Anni ’70 e rischio stagflazione: oggi come allora?

Rischio stagflazione? Non negli anni ‘20 di questo millennio secondo gli esperti di Pictet Asset Management, che hanno comparato l’attuale contesto economico e di mercato con la crisi sorta negli anni dei pantaloni a zampa di elefante

Misure espansive, iniezione di liquidità ed incentivi al credito sono solo alcune delle politiche ultra accomodanti poste in essere da governi e banche centrali per riattivare il tessuto di base. Il tutto, con un rischio di fondo: il ritorno dell’inflazione accompagnata da una fase di stagnazione economica. In una parola, stagflazione.

Crisi e stagflazione: back to 1970

Secondo Patrick Zweifel, Chief economist di Pictet AM, una stagflazione in stile anni ’70 sarebbe oggi da escludere. Le ragioni sono da ricercarsi nell’economia reale. Cinquanta anni fa, un doppio shock sul mercato del petrolio (la guerra dello Yom-Kippur nel 1973 e la Rivoluzione Iraniana nel 1979) innescò un brusco rialzo del prezzo dei beni primari e di consumo (alimentari anzitutto). Con una economia che all’epoca era molto più orientata verso il settore manifatturiero e industriale, “l’elevato livello di dipendenza dal petrolio dei Paesi sviluppati, faceva sì che quei picchi dei prezzi si riflettevano rapidamente nell’economia”. Il progressivo peggioramento del tasso di occupazione ed il rallentamento dell’economia hanno quindi posto le basi per la tempesta perfetta.

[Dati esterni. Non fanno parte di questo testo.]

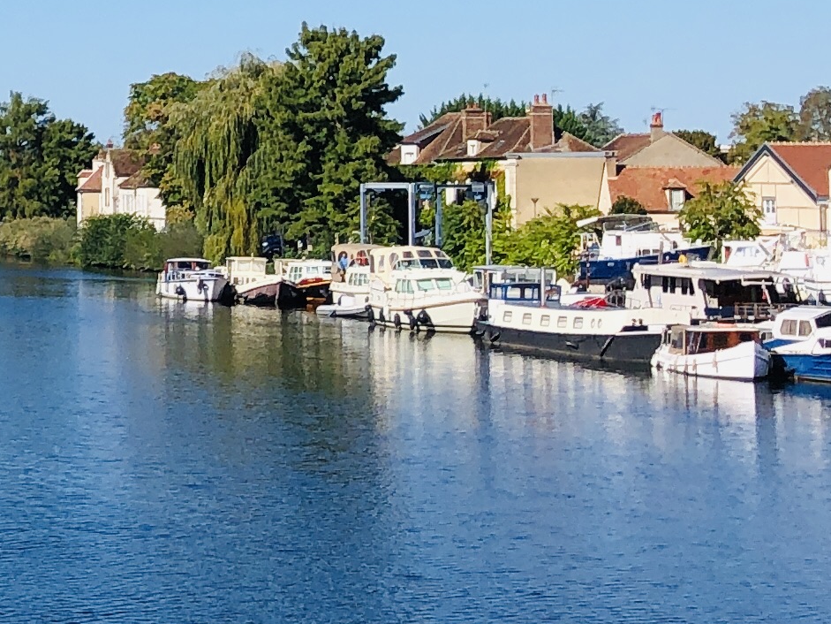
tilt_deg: +4.3
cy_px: 86
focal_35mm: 120
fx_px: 2881
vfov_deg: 12.3
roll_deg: -0.1
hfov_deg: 14.4
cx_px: -678
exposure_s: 1/2404
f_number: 1.8
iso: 20
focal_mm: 3.99
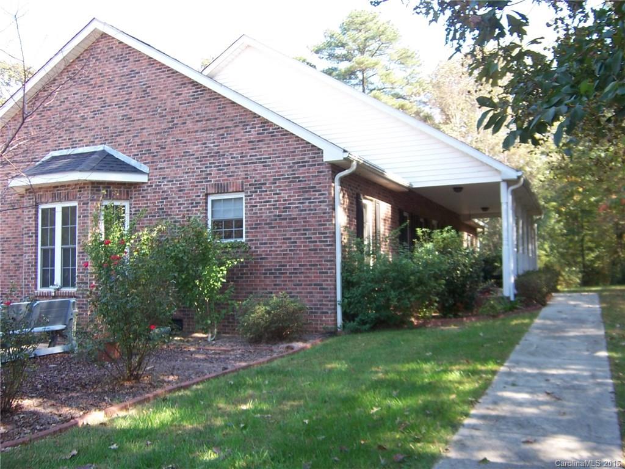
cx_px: 312
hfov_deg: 55.4
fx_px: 596
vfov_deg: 42.9
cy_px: 234
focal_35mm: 33
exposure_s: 1/90
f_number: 3.4
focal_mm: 5.5
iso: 80
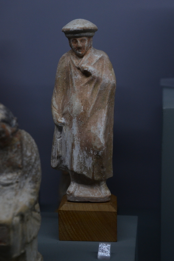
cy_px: 130
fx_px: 551
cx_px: 87
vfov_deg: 26.7
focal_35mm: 76
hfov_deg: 17.9
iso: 1000
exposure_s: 1/125
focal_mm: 50
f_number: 5.6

Oggi non è allora: le incognite future

Nell’attuale contesto, le cose sono differenti. Anzitutto, per una dipendenza dell’economia mondiale dal petrolio in netta contrazione rispetto al passato; in secondo luogo, per la percezione da parte degli investitori degli stimoli monetari forniti, la cui effettiva efficacia nel tessuto economico si vedrà solo a tendere, inibiti oggi dal timore di una seconda ondata. Il nodo ruota quindi attorno alle aspettative sul futuro, nozione base dei libri di teoria: “Un’inflazione attesa più elevata induce a un aumento della spesa, che aumenta il ritmo di circolazione del denaro, che a sua volta esercita pressioni al rialzo sui prezzi e alimenta ulteriormente l’inflazione. Ma con tassi d’interesse a zero, che rappresentano ciò che è noto come la trappola della liquidità, diventa difficile l’avvio di questo ciclo. Questo perché non vi sono costi nel trattenere il denaro e quindi non c’è una forte spinta a iniziare a metterlo in circolo – per cui la velocità di circolazione della moneta rimane bassa”.

I 3 possibili shock all’orizzonte

Quali possibili In primo luogo, i lavoratori potrebbero chiedere aumenti salariali in vista dell’aumento dell’inflazione, minacciando di alimentare una spirale negativa. In seconda analisi, l’adeguazione a nuovi parametri di sicurezza potrebbe aumentare il costo medio scaricato sul cliente finale. Infine, la de-globalizzazione.